*Problem to work on*
What is needed is an exact copy of the records, with the images left out.

*Collected data*
——

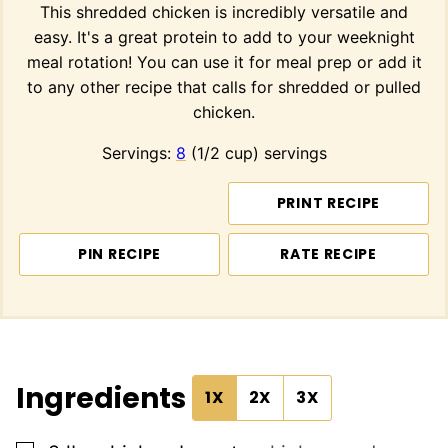
This shredded chicken is incredibly versatile and
easy. It's a great protein to add to your weeknight
meal rotation! You can use it for meal prep or add it
to any other recipe that calls for shredded or pulled
chicken.
Servings:
8
(1/2 cup) servings
PRINT RECIPE
PIN RECIPE
RATE RECIPE
Ingredients
1X
2X
3X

——

*Solved exercise*
This shredded chicken is incredibly versatile and
easy. It's a great protein to add to your weeknight
meal rotation! You can use it for meal prep or add it
to any other recipe that calls for shredded or pulled
chicken.
Servings:
8
(1/2 cup) servings
PRINT RECIPE
PIN RECIPE
RATE RECIPE
Ingredients
1X
2X
3X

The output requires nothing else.